До этого момента я не была против, но сейчас брезгливо смотрю на гаджет, словно она виновата в том, что сделал её сын. Словно она знала, но продолжала пользоваться моей добротой, моим временем и силами, потому
что Вите не было дела до её огородов и рассады. Не было дела до генеральных уборок и магазинных покупок, до проблем со здоровьем и походов в аптеки. Вместе с замужеством ко мне перешла и его мать, которая теперь чаще говорила со мной, нежели с собственным сыном, который постоянно был занят.
Сколько раз я видела, как он игнорирует её звонки, продолжая заниматься своими делами, а потом просил меня поинтересоваться, чего она хотела. И мать через меня узнавала, что у сына всё хорошо, что он с утра до вечера на работе, и что я обязательно заеду в «Леруа Мерлен», чтобы купить тридцать, мать её, литров земли для посадки.
И мне было её невыносимо жаль: одинокую, пожилую, больную и ненужную единственному ребёнку. А, может, я видела в ней и саму себя, боясь оказаться на её месте.
Я пыталась говорить с мужем, а он ссылался на то, что их отношения всегда были такими. Ну что могла сделать я?
Была ещё Марина, сестра Вити, но двадцать лет назад погибла в аварии. Свёкра унёс инфаркт, а Валерия Семёновна восприняла меня, как подаренную судьбой дочь, и я не была против.
Но сейчас я ненавидела всё, что меня связывало с моим мужем.
Глава 3
Алло, проверяет связь первой свекровь.
Да.
Настенька, ты не забыла? Рассаду нужно перевезти завтра.
Хочется наврать, что не могу, придумать что-то в срочном порядке, сказать, что пусть теперь эти чёртовы помидоры возит начальница её сына и девица, которая скоро разродится, а свекровь продолжает.
С Витей говорила, занят сильно. Опять в командировке.
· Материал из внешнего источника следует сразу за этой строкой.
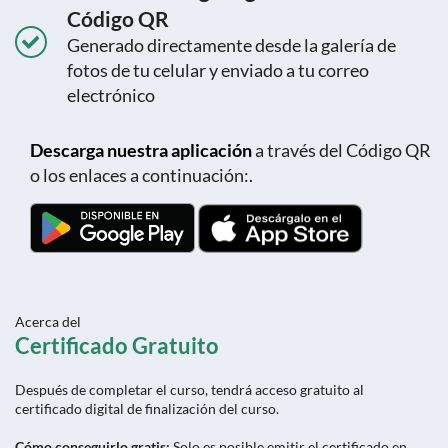
Código QR
Generado directamente desde la galería de
fotos de tu celular y enviado a tu correo
electrónico
Descarga nuestra aplicación
a través del Código QR
o los enlaces a continuación:.
Acerca del
Certificado Gratuito
Después de completar el curso, tendrá acceso gratuito al
certificado digital de finalización del curso.
Cómo conseguirlo gratis:
Solo es posible emitir el certificado en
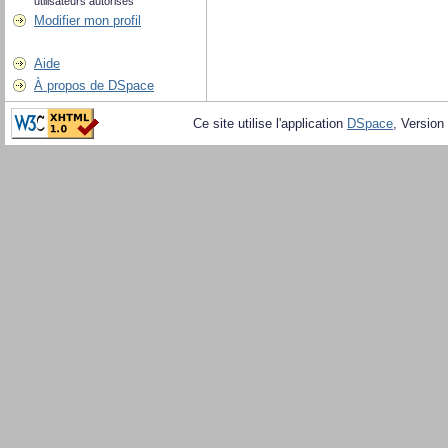
utilisateurs autorisés
Modifier mon profil
Aide
À propos de DSpace
Ce site utilise l'application
DSpace
, Version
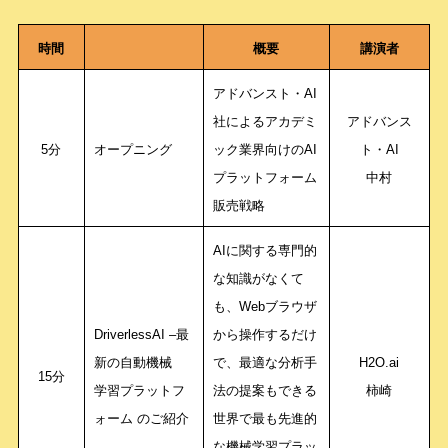
時間
概要
講演者
アドバンスト・AI
社によるアカデミ
アドバンス
5分
オープニング
ック業界向けのAI
ト・AI
プラットフォーム
中村
販売戦略
AIに関する専門的
な知識がなくて
も、Webブラウザ
DriverlessAI
–最
から操作するだけ
新の自動機械
で、最適な分析手
H2O.ai
15分
学習プラットフ
法の提案もできる
柿崎
ォーム のご紹介
世界で最も先進的
な機械学習プラッ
Ох, он у нас какой важный, постоянно работает. Повысили до главного архитектора, я так горжусь. Погляди, какой у нас мужчина стал, она горда тем, чего добился Карпов. Её можно понять. Когда Марк добывает медали или удачно сдаёт экзамен, я тоже горжусь. Да что говорить, пару часов назад я радовалась, что у меня такой муж. Но теперь стало иначе, и я не вправе высказывать по телефону женщине с больным сердцем, что она воспитала плохого сына. Всё же такое в голову с детства не заложить.
Ты во сколько заедешь? требует от меня ответа, а мне так и хочется сказать: никогда! Если нет времени, я, конечно, на автобусе. Раза за четыре перетаскаю.
Ну вот, меня прижали к стенке. Я не из тех, кто может отказать и спать спокойно. Я из тех, кто переживает если не может действительно, и думает, как всё успеть.
Завтра в десять, хорошо? произношу ровным, почти безжизненным голосом, пытаясь скрыть бурю эмоций, бушующую внутри. Взгляд снова падает на фотографии, где Виктор зажигает со своей начальницей. Наверное, сейчас они занимаются тем же, пока я договариваюсь с его матерью о поездке. И вот мне неловко, а у мудака вообще ничерта не ёкает!
Хочется кричать, бросить трубку, сказать свекрови всё, что я думаю о её сыне и о всей этой ситуации. Хочется выплеснуть на неё всю ту грязь, в которой я сейчас барахтаюсь. Но молчу. Глубоко вдыхаю, пытаясь успокоить дрожь в голосе, потому что она не виновата. Она просто больная пожилая женщина, которая нуждается в помощи и внимании. И это не её вина, что сын оказался подонком.